July 14, 2003
Triple nucleoside (nucleotide) reverse transcriptase inhibitor (NRTI) regimens have been frequently used in the management of HIV-infected patients because of their convenience and tolerability, but many investigators and clinicians have been concerned about their potency. The most commonly used triple NRTI regimen, AZT (zidovudine, Retrovir)/3TC (lamivudine, Epivir)/abacavir (ABV, Ziagen) (the fixed dose combination of Trizivir), was recently shown to be inferior to efavirenz (EFV, Sustiva)-based regimens (Abstract 41, Gulick). Dr. Charles Farthing, on behalf of the AIDS Healthcare Foundation of Los Angeles, California, presented results from a single-arm, pilot study of a different triple NRTI combination, once-daily abacavir/3TC/tenofovir (TDF, Viread).
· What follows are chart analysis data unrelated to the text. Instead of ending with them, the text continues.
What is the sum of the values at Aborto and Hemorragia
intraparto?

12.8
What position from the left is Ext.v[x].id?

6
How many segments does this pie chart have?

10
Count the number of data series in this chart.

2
The authors thought this regimen might perform better than Trizivir because tenofovir is more potent than AZT (i.e., leads to a larger drop in HIV viral load when given as monotherapy), tenofovir has fewer side effects than AZT and because once-daily dosing is more convenient. This regimen also has the advantage of using the three NRTIs having the least effect on mitochondrial DNA.
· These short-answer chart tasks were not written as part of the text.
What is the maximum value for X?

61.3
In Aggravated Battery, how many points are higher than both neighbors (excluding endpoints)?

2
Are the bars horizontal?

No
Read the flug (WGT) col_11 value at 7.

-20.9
There were 19 participants included in the analysis. About half had an HIV viral load greater than 100,000 copies/ml, and the median baseline CD4 count was 277 cells/mm3. This study measured HIV viral load at two, four and eight weeks. Overall, 11 of 19 participants (58 percent) experienced virologic failure by week eight. The average drop in HIV viral load was lower at week four than week eight. Genotyping of the 11 failures found that two participants had wild-type virus (non-adherence was suspected in these cases), five had the signature 3TC resistance mutation (M184V) and the remaining four had M184V and a tenofovir-associated mutation (K65R).
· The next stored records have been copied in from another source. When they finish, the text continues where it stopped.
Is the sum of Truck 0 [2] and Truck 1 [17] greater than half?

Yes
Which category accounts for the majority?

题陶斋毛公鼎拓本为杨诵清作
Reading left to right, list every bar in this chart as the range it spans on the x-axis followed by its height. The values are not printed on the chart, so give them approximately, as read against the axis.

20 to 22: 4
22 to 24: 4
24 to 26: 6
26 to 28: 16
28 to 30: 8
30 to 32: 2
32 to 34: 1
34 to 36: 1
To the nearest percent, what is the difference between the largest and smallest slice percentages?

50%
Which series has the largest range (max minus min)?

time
The authors discussed possible explanations for the extremely poor performance of this regimen. Adherence was ruled out as the major cause since although two participants were known to have poor adherence, the other patients in the study had adherence between 92 percent and 100 percent whether assessed by MEMS-Cap or self-report. There is no in vitro evidence for a drug interaction, and no previous clinical trial results suggest that these drugs should not be used together. However, an intercellular interaction between tenofovir and abacavir cannot be excluded. Or perhaps this regimen failed because of the once-daily dosing of abacavir. Clearly this study strongly suggests that the once-daily abacavir, epivir and tenofovir combination should be avoided as an antiretroviral regimen. It also suggests that both the efficacy of once-daily abacavir and possible interactions between tenofovir and abacavir should be investigated further.